«Edelweiss» voit blanc. C'est du moins sur ce thème que le magazine féminin romand a décliné son numéro hivernal. Depuis hier, sa rédactrice en chef, Marie-France Vigor, doit voir rouge. Les bruits laissaient en effet entendre qu'elle venait d'être licenciée avec effet immédiat. A la rédaction de Genève, on ne nie pas, mais on ne réagit pas non plus. Présente à son bureau, Marie-France Vigor se refuse à tout commentaire, préférant laisser la parole à l'éditeur, Ringier Romandie. «Je ne parlerais pas de licenciement, répond Gérard Geiger, directeur du groupe. Il s'agit d'une convention à l'amiable au terme de laquelle Marie-France finit sa collaboration avec Edelweiss. Nous nous sommes vus jeudi et nous avons pris cette décision ensemble.»

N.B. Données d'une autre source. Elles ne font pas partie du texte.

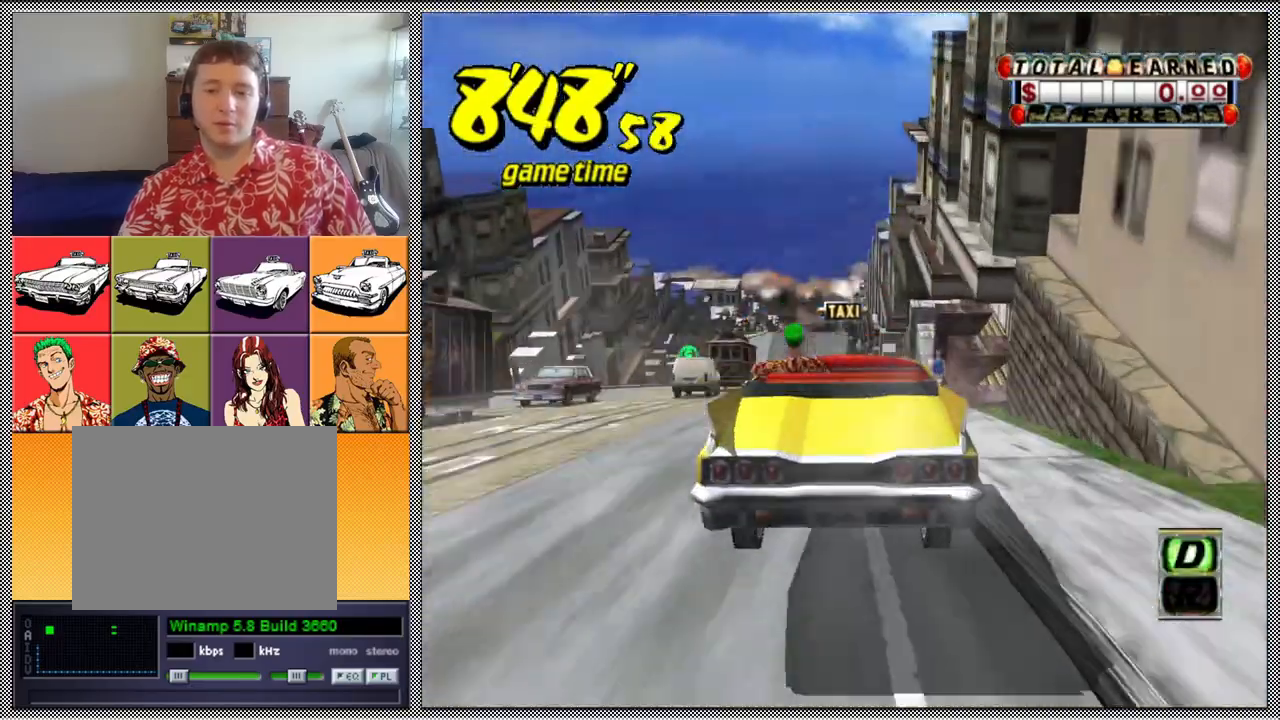
{"buttons": ["Z"], "left_stick": "center", "right_stick": "center", "events": [[100, "left_stick", "left"], [233, "left_stick", "center"]]}
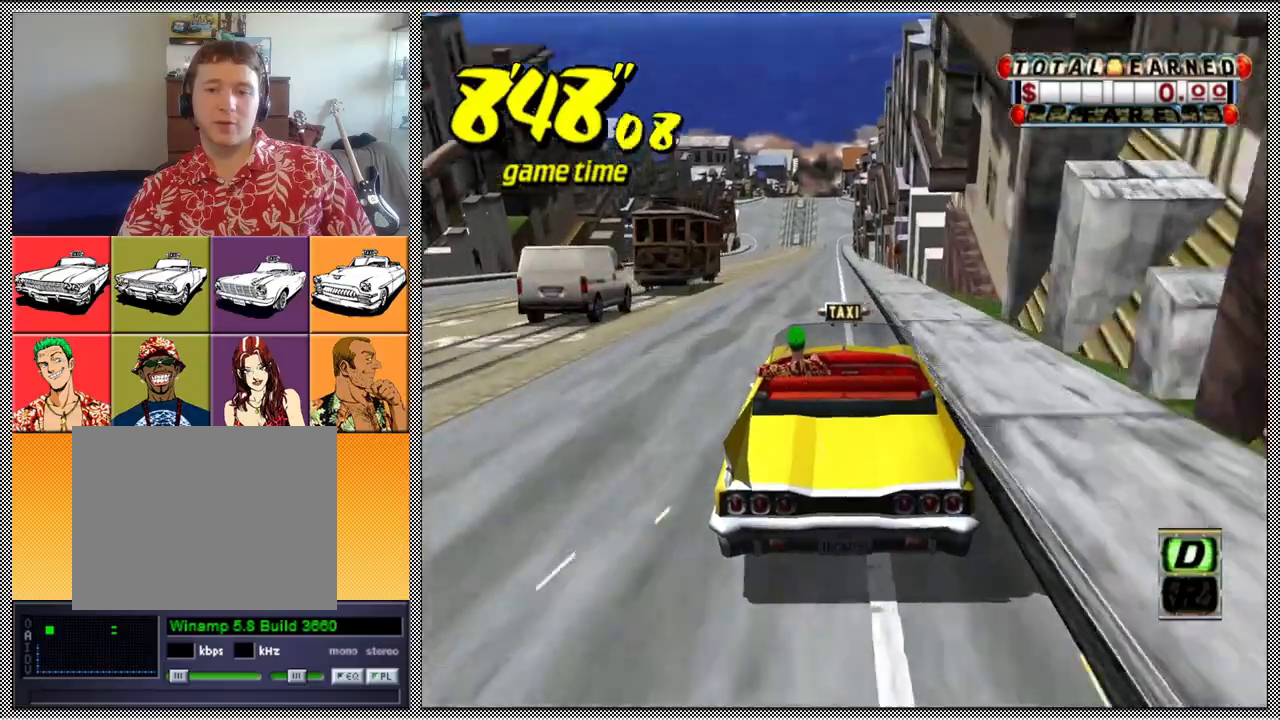
{"buttons": ["Z"], "left_stick": "center", "right_stick": "center", "events": [[33, "left_stick", "left"], [167, "left_stick", "center"]]}
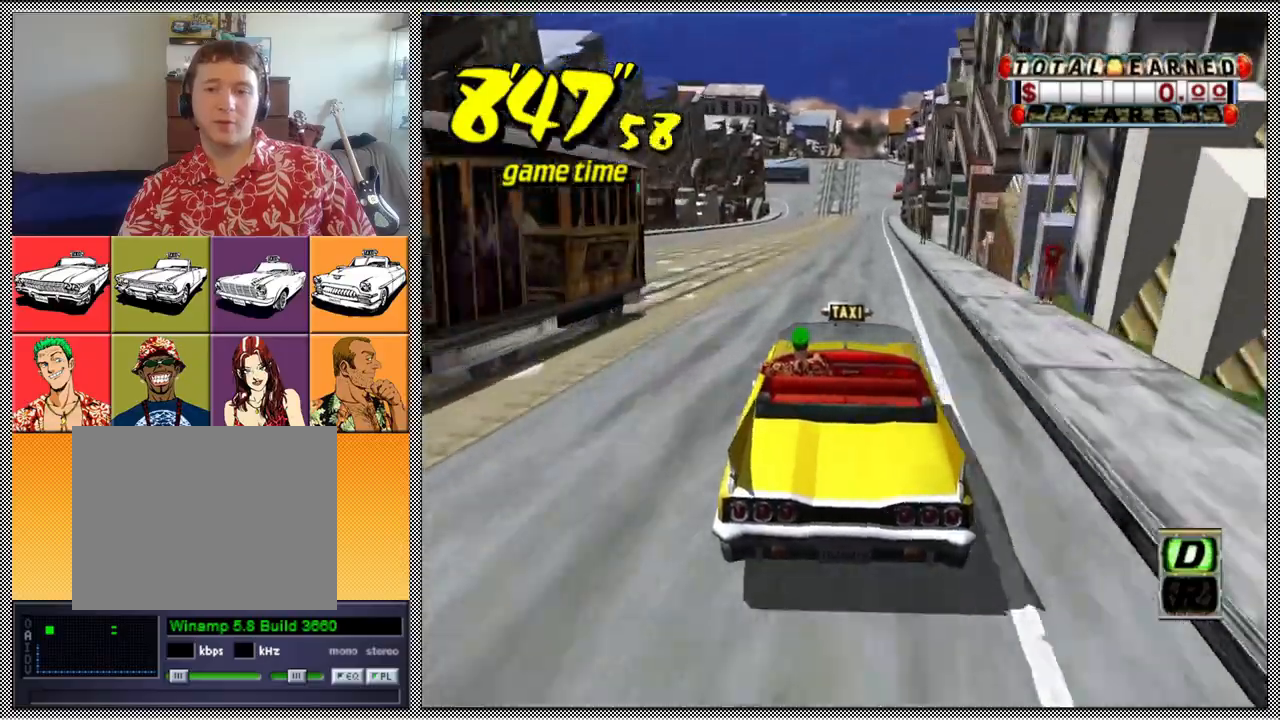
{"buttons": ["Z"], "left_stick": "left", "right_stick": "center", "events": [[300, "left_stick", "left"]]}
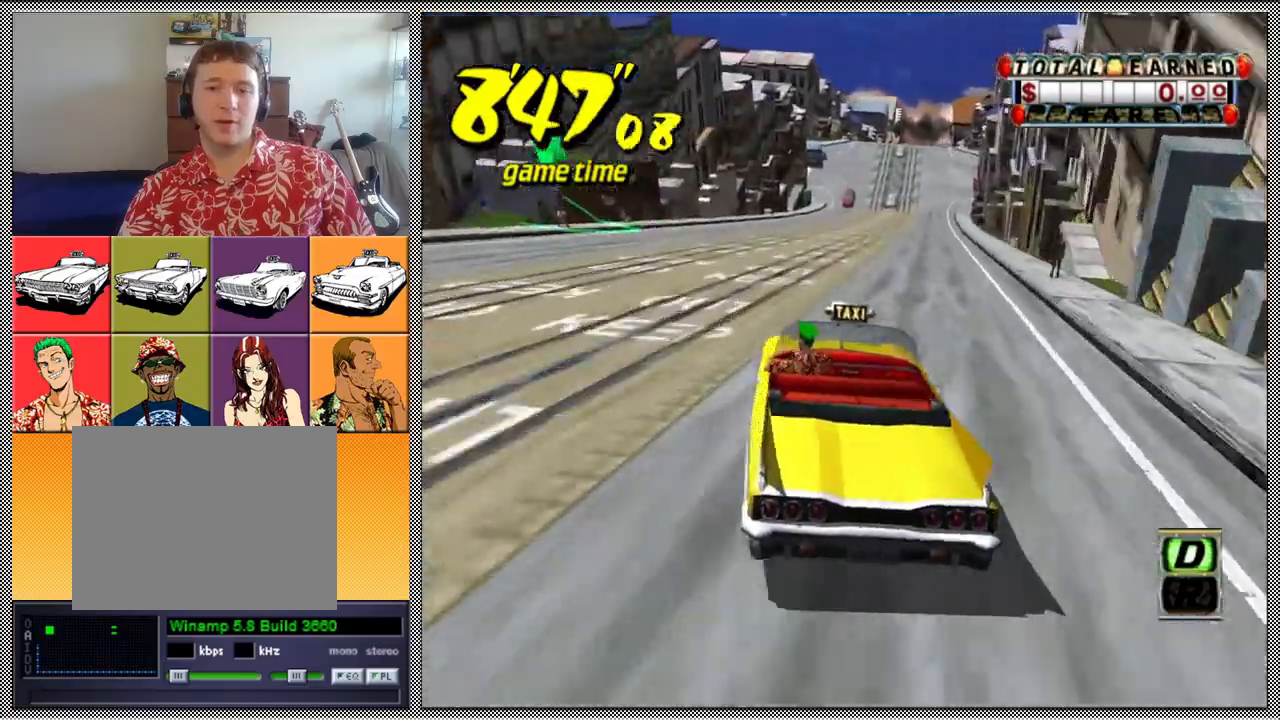
{"buttons": ["Z"], "left_stick": "center", "right_stick": "center", "events": [[33, "left_stick", "center"], [233, "left_stick", "right"], [400, "left_stick", "center"]]}
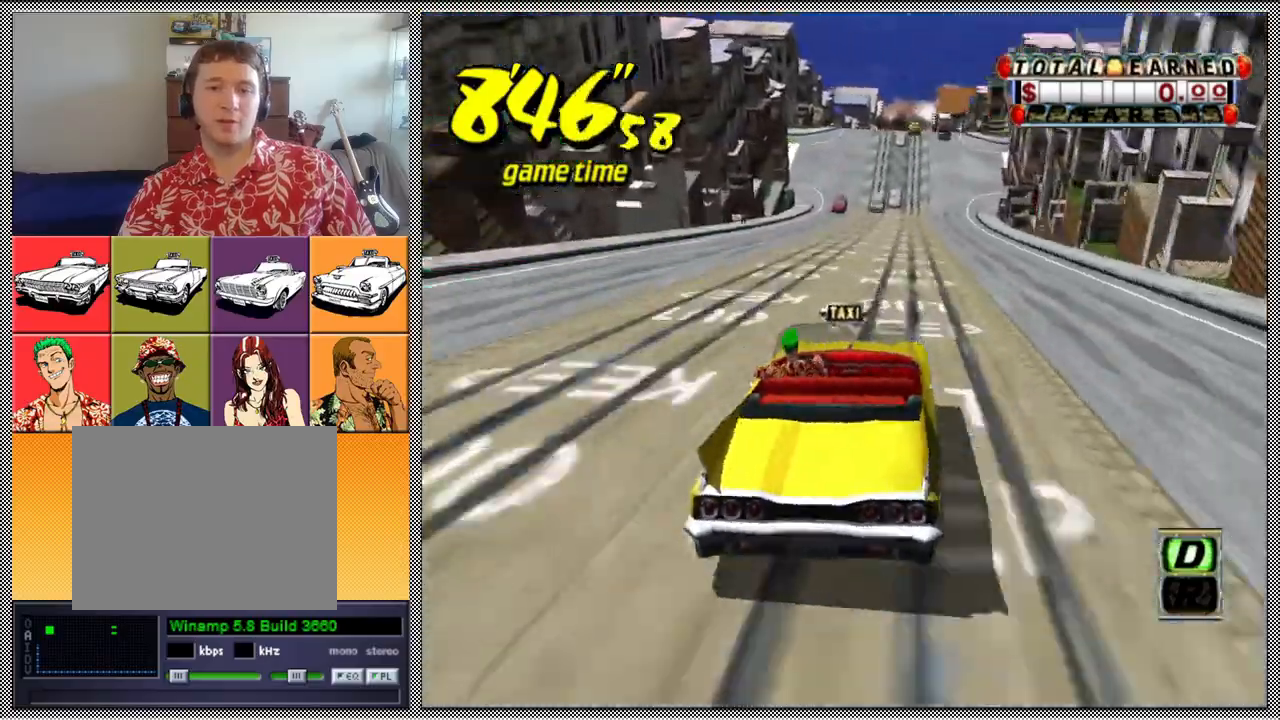
{"buttons": [], "left_stick": "center", "right_stick": "center", "events": [[333, "B", "down"], [333, "Z", "up"], [467, "B", "up"]]}
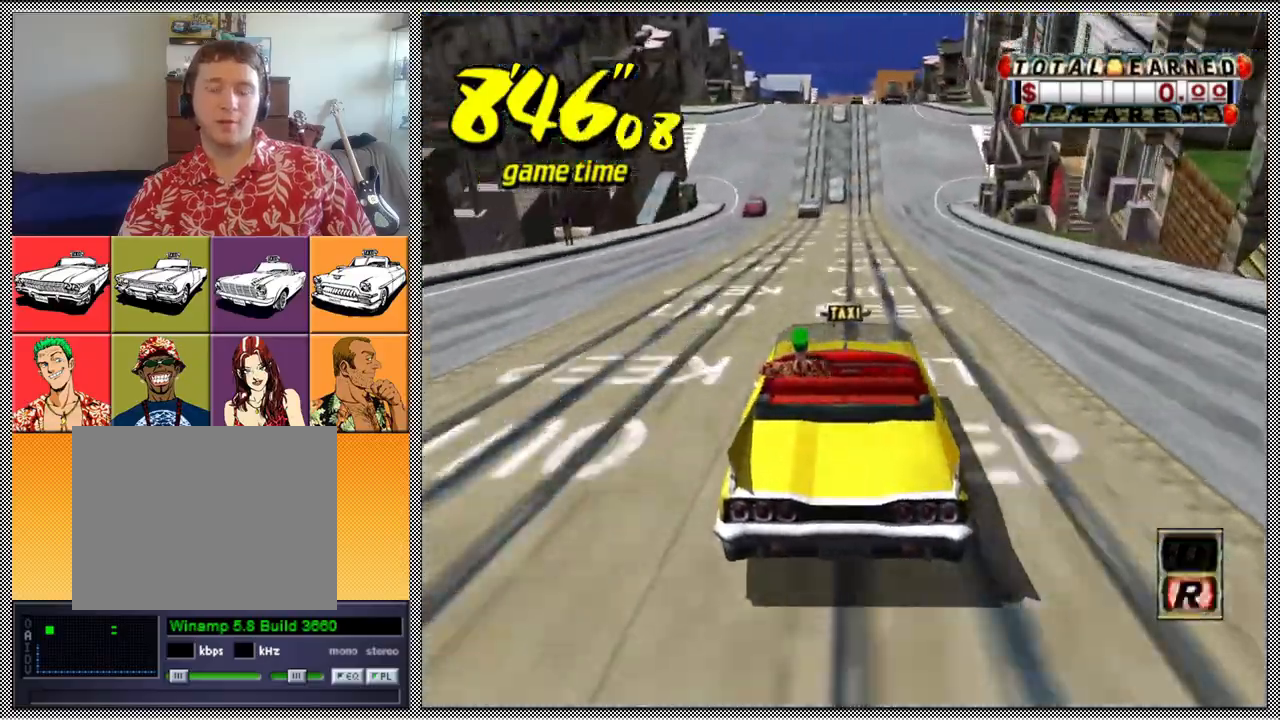
{"buttons": ["Z"], "left_stick": "center", "right_stick": "center", "events": [[67, "A", "down"], [67, "Z", "down"], [167, "A", "up"]]}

On se souvient qu'il y a à peine plus d'un an, Edelweiss se séparait de sa précédente rédactrice en chef, Ludivine Ribeiro, au profit de Marie-France Vigor, alors rédactrice en chef adjointe (Le Temps du 9 novembre 2000). Cette nouvelle décision serait-elle le témoin de failles ou d'instabilité dans la ligne éditoriale? «Je comprends qu'on puisse le penser, dit Gérard Geiger. Lancer un titre, c'est un effort considérable. A sa naissance, Ludivine lui a donné un élan créateur incontestable. Je pense qu'Edelweiss doit encore trouver un plus grand essor.» Le départ de Ludivine Ribeiro correspondait avec une volonté de modifier la ligne éditoriale. Un an après, le groupe se montrerait-il dubitatif quant aux objectifs de Marie-France Vigor? «Si j'avais eu des reproches à lui formuler, je le lui aurais dit directement. Mais c'est un constat évident que pour franchir un nouveau seuil, il faut pouvoir maîtriser une créativité renouvelée.» Car du côté de la reconnaissance, Gérard Geiger affiche un bel optimisme: «Nous sommes très heureux de notre succès auprès des annonceurs. Tous les produits de luxe sont présents.» Sans compter les autres qui, additionnés à la lecture des pages du magazine, en démontrent la bonne santé. Une santé de fer qui se vérifie également auprès de son lectorat, qui, selon les derniers chiffres publiés par la REMP, a augmenté de 10%.

Pour remplacer Marie-France Vigor, Ringier n'a «pour l'instant signé de contrat avec personne, affirme Gérard Geiger. Mais je pense que l'annonce va susciter plusieurs candidatures spontanées. En attendant, Valérie Hoffmeyer, notre rédactrice en chef adjointe, assurera l'intérim.» Et un début d'année chargé. «Symboliquement, c'est mieux de débuter une nouvelle année sur des idées reformulées», confirme Gérard Geiger, qui ajoute que la rédaction, «très attachée au titre», est déjà en train de plancher sur le prochain numéro, à paraître le 25 janvier 2002.